Hier ist das Baden, anders als am gegenüberliegenden Südstrand, kostenlos. Dafür gibt es keine Badeaufsicht und Toiletten. Der unbewachte Strand wird oft von Jugendlichen als Partygelände genutzt. Lärm und Unruhe gibt es auch. Rücksicht auf Badegäste, die hier in Ruhe ein Buch lesen wollen, nehmen hier nur manche.

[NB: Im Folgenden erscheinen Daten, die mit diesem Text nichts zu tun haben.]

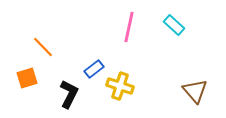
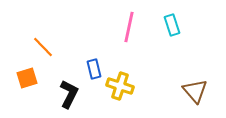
cyan rectangle: moved 2 px left; rotated 30 degrees clockwise
blue rectangle: rotated 66 degrees counterclockwise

„Mittlerweile beschweren sich auch viele Anwohner, die vor allem die Großenseer Ostseite des Sees bewohnen, über den Krach und Müll“, sagt Ulrike Stenzler. „Man schiebt uns die Schuld in die Schuhe. Uns wird vorgehalten, wir können unser Gemeindegebiet nicht sauber halten. Das ist nicht in Ordnung“, sagt das ehrenamtliche Gemeindeoberhaupt.

„Auch der Parkplatz weiter oben und die Wanderwege sind verschmutzt“
Ulrike Stenzler, Bürgermeisterin


„Auch der Parkplatz weiter oben und die Wanderwege, die zur Gemeinde gehören, sind im Sommer stark verschmutzt“, fügt sie hinzu.

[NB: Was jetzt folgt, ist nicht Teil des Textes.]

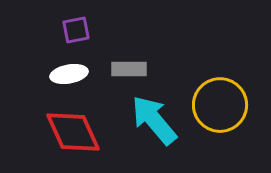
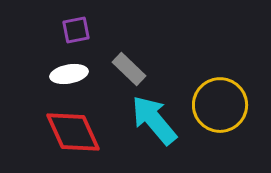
gray rectangle: rotated 44 degrees clockwise
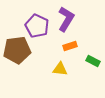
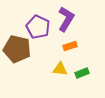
purple pentagon: moved 1 px right, 1 px down
brown pentagon: moved 1 px up; rotated 20 degrees clockwise
green rectangle: moved 11 px left, 12 px down; rotated 48 degrees counterclockwise
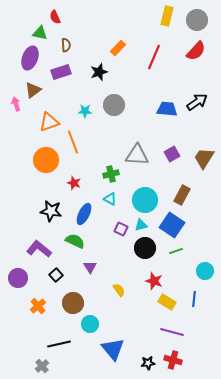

Die Verwaltungschefin erklärt, dass Mitarbeiter des Betriebshofes ihrer Gemeinde jeden Montag an den Nordstrand zum Aufräumen kommen. „Das dauert mehrere Stunden. Die Kosten tragen ausschließlich wir.“
Dabei liegt die Zuständigkeit nicht nur bei Lütjensee. Das Gewässer zwischen Großen- und Lütjensee gehört der Stadt Hamburg. Der umgebende Wald liegt im Zuständigkeitsbereich der die Landesforststelle Schleswig-Holstein.

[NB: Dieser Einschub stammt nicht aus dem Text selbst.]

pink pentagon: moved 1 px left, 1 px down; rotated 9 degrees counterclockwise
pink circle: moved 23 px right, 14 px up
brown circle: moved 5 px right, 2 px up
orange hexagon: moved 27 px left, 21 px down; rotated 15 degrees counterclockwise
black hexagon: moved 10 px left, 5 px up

Bislang habe die Gemeinde die se Aufgabe freiwillig übernommen, sagt Stenzler, doch gerade diesen Sommer habe die Vermüllung und Ruhestörung stark zugenommen. Im Herbst will die Bürgermeisterin daher das Gespräch mit der benachbarten Hansestadt führen.

Ehrenamtliche Kümmerer?

Sollten sich die Gemeinde Lütjensee und Hamburg nicht einigen können, hat Bürgermeisterin Stenzler eine weitere Idee. „Wir haben innerhalb der Gemeindeverwaltung überlegt, Freiwillige zu aktivieren, die sich zum Beispiel, in einem Förderverein organisiert, um die Sauberkeit am Nordstrand kümmern“, sagt sie.